- Aim of the task
In the entries below, find the line with "110: (134, 64, 5.94)" and the line with "137: (121, 186, 5.26)". Reproduce those two lines and every line between them exactly, and nothing more.

Recorded information section start

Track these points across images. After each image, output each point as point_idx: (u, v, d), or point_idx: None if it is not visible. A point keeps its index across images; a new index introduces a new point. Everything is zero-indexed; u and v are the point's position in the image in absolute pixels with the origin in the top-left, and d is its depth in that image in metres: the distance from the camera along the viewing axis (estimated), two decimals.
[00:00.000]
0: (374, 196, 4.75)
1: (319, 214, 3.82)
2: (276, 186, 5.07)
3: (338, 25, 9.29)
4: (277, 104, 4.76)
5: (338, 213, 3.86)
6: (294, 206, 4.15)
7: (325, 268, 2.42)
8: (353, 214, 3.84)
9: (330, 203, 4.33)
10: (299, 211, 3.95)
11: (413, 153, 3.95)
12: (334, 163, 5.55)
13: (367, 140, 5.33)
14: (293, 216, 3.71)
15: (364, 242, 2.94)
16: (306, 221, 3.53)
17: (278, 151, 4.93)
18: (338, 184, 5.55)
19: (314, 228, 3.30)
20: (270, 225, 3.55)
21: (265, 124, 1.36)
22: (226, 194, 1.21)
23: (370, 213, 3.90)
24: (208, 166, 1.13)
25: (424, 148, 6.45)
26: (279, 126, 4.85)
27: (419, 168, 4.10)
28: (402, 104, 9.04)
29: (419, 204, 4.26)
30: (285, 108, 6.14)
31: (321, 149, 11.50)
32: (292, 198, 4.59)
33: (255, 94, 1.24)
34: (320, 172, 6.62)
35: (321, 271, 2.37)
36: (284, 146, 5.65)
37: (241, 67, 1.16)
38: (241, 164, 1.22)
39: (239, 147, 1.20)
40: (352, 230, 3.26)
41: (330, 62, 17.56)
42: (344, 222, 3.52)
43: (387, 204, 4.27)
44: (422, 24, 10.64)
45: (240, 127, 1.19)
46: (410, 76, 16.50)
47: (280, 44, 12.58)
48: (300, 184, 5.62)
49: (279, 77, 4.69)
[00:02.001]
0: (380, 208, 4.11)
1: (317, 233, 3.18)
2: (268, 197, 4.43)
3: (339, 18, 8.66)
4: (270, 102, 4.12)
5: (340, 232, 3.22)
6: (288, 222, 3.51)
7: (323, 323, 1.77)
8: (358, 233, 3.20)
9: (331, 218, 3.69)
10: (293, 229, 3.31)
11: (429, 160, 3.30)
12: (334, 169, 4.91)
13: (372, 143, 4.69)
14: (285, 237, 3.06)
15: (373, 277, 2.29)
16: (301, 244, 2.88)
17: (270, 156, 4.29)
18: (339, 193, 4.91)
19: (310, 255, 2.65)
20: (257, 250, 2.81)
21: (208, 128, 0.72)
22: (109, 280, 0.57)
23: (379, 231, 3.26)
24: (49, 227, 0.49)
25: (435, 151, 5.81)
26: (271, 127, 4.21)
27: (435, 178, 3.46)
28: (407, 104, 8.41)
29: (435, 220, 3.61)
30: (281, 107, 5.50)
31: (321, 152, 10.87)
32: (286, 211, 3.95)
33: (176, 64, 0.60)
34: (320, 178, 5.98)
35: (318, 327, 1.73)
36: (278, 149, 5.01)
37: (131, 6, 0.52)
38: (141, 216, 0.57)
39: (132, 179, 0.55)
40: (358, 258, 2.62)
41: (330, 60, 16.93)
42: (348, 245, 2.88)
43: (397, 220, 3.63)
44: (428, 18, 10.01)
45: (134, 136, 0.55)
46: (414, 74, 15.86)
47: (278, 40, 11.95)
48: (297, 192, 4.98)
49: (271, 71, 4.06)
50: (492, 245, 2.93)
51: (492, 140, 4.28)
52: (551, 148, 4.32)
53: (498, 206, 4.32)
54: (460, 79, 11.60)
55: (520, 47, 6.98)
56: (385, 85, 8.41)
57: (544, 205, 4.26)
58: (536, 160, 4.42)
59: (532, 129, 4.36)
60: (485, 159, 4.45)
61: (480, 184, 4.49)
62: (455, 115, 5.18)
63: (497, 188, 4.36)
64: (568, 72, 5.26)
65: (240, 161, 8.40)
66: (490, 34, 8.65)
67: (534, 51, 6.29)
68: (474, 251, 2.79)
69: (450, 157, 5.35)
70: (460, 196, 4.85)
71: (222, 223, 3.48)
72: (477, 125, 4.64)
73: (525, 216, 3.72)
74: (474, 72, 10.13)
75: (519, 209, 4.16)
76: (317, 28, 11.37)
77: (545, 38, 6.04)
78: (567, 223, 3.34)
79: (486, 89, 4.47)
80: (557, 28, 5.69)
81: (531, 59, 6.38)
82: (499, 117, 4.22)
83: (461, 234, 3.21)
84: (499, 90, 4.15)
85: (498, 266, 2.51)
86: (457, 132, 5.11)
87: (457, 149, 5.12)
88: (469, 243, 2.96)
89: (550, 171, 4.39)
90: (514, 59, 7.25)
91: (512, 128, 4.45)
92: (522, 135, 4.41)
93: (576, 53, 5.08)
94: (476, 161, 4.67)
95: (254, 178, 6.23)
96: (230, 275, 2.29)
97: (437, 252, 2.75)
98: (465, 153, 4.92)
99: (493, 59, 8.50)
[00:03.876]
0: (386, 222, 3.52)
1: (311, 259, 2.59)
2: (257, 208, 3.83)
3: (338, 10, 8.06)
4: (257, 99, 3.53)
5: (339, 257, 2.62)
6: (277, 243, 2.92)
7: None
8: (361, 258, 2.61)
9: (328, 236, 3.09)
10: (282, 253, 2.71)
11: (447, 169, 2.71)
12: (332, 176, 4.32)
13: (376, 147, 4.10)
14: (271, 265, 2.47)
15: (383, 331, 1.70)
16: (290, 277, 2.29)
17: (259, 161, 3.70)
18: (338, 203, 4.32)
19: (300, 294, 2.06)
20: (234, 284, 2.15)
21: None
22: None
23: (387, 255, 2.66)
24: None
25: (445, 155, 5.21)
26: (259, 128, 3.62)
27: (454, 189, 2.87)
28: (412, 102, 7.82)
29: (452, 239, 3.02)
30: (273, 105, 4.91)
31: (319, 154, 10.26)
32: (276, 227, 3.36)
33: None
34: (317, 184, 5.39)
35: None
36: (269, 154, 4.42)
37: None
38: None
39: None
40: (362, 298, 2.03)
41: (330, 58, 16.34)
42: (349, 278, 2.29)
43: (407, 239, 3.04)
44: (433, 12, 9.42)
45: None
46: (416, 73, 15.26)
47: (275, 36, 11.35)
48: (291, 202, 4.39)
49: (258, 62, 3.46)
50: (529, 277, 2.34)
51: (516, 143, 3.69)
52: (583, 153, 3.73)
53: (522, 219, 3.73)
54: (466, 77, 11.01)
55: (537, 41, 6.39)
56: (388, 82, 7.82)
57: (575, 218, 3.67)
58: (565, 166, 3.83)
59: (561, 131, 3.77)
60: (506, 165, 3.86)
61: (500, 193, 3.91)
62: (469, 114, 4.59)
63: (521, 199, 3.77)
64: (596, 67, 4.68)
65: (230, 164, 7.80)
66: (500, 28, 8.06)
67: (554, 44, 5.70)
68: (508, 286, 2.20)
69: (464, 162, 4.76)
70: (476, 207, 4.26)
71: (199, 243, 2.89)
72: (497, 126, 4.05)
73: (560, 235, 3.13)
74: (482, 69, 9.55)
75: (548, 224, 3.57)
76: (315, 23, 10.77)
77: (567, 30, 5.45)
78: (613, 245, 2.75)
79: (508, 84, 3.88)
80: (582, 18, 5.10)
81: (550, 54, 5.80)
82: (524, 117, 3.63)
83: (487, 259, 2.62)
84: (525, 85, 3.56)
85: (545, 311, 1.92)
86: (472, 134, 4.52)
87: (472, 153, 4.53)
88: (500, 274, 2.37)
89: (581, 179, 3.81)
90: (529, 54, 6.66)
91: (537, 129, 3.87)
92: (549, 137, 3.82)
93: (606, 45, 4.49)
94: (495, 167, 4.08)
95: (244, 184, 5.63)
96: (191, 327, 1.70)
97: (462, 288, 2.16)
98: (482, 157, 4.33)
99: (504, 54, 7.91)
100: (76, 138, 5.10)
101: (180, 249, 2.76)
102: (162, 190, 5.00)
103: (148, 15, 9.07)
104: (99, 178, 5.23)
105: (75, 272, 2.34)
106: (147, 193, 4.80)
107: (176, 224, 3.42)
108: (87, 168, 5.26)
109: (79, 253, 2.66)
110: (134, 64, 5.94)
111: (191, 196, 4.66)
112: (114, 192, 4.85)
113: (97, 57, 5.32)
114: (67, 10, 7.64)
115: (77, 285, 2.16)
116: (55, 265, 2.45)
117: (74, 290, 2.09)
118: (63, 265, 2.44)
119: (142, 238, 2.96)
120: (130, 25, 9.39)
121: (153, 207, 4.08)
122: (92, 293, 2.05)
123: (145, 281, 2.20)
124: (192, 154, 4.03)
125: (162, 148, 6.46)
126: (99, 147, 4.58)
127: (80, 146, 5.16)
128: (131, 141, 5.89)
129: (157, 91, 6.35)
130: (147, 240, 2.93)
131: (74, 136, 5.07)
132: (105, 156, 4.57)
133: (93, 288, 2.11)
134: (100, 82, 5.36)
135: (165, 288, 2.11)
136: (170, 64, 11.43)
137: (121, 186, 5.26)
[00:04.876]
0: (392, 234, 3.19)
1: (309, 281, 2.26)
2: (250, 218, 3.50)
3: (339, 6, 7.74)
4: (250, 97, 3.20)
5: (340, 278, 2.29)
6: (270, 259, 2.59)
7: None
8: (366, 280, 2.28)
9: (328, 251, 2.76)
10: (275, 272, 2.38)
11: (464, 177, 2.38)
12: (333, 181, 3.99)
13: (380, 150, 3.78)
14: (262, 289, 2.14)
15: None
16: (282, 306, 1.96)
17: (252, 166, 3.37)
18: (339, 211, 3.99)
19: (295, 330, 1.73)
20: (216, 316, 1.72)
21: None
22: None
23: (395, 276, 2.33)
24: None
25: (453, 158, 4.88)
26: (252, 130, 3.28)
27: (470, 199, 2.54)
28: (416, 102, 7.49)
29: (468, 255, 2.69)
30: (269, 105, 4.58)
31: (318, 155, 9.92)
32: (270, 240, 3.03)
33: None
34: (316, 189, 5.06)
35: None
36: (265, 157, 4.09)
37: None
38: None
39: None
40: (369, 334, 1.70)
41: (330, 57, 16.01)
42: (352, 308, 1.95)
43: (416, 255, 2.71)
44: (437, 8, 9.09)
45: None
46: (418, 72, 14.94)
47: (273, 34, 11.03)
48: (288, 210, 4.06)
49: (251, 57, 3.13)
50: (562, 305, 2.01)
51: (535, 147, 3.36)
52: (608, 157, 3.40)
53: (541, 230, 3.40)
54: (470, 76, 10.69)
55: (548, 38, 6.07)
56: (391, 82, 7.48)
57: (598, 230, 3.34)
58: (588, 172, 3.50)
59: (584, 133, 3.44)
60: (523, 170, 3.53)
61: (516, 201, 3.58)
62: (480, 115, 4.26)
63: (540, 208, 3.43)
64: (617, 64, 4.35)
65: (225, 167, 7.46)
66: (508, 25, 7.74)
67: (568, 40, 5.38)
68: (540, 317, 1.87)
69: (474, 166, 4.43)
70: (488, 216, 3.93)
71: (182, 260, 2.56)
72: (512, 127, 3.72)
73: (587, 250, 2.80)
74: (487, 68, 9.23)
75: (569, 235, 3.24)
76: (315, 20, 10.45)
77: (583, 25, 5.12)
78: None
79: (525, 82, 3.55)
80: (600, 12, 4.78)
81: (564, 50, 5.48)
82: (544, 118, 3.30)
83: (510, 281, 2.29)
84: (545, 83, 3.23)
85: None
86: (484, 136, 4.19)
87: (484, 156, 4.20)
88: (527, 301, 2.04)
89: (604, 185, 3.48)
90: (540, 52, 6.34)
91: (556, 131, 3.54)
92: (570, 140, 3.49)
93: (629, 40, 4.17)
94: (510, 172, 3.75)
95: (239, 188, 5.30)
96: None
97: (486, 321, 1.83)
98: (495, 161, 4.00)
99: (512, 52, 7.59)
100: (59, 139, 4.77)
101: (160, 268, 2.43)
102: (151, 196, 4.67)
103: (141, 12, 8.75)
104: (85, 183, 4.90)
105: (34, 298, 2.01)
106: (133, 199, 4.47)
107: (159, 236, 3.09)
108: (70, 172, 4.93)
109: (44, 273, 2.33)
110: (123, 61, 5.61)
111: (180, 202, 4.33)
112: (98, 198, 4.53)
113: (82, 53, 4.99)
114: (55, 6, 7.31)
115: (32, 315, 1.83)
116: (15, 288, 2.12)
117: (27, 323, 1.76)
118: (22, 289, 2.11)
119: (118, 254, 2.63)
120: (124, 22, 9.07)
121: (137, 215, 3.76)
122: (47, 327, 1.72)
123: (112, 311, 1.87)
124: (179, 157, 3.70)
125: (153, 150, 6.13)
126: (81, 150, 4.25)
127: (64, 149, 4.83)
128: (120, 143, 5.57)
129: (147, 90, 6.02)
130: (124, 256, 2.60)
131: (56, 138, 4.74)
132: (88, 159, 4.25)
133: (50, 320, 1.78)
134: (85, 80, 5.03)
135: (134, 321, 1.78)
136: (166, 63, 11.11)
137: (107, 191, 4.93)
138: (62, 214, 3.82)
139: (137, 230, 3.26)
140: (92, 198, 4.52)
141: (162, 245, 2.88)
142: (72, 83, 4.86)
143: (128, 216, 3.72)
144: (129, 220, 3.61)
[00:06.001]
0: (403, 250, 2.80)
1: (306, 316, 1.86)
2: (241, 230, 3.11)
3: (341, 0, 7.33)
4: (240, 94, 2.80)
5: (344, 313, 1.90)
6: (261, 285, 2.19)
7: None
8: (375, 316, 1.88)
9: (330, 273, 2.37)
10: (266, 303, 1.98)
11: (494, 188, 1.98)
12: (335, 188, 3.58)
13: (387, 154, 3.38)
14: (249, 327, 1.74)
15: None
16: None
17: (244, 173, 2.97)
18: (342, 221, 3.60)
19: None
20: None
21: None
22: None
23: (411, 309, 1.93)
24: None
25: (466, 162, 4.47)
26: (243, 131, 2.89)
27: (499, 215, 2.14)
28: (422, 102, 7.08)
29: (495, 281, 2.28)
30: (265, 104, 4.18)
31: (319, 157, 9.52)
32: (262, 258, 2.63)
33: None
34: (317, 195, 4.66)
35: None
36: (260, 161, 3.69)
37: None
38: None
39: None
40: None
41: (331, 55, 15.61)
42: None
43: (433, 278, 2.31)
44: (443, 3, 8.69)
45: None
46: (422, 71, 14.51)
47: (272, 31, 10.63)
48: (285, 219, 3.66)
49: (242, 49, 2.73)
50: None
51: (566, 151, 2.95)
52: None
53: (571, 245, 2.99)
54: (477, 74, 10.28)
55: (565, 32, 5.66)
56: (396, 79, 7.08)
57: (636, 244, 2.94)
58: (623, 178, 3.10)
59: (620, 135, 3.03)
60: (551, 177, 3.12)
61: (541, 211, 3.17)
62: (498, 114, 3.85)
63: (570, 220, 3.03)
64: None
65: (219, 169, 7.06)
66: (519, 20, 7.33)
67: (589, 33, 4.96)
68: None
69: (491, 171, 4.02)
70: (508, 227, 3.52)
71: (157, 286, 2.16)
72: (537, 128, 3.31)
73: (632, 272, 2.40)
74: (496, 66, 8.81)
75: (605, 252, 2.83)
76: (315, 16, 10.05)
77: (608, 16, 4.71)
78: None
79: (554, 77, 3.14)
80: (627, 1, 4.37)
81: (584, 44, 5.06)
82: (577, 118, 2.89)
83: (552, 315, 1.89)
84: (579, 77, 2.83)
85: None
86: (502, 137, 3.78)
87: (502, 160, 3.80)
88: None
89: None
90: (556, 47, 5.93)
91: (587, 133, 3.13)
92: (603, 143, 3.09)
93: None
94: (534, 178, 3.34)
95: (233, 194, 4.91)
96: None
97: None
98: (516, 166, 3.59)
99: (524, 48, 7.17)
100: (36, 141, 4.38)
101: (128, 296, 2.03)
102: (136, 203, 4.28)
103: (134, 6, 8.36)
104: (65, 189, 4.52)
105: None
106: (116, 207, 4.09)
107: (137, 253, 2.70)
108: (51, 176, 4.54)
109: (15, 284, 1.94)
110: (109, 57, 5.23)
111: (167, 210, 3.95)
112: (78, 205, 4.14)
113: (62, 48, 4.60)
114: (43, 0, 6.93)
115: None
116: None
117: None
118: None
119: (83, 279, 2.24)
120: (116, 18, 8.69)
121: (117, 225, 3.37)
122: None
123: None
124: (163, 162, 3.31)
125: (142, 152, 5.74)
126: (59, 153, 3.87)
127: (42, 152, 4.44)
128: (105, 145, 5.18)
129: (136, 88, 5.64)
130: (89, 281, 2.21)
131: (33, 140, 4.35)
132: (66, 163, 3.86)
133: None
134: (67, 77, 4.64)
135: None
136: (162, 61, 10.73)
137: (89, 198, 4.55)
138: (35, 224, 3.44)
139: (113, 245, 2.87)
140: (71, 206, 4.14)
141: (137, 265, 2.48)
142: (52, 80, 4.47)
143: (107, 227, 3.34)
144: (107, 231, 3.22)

Recorded information section end

- Final answer
110: (134, 64, 5.94)
111: (191, 196, 4.66)
112: (114, 192, 4.85)
113: (97, 57, 5.32)
114: (67, 10, 7.64)
115: (77, 285, 2.16)
116: (55, 265, 2.45)
117: (74, 290, 2.09)
118: (63, 265, 2.44)
119: (142, 238, 2.96)
120: (130, 25, 9.39)
121: (153, 207, 4.08)
122: (92, 293, 2.05)
123: (145, 281, 2.20)
124: (192, 154, 4.03)
125: (162, 148, 6.46)
126: (99, 147, 4.58)
127: (80, 146, 5.16)
128: (131, 141, 5.89)
129: (157, 91, 6.35)
130: (147, 240, 2.93)
131: (74, 136, 5.07)
132: (105, 156, 4.57)
133: (93, 288, 2.11)
134: (100, 82, 5.36)
135: (165, 288, 2.11)
136: (170, 64, 11.43)
137: (121, 186, 5.26)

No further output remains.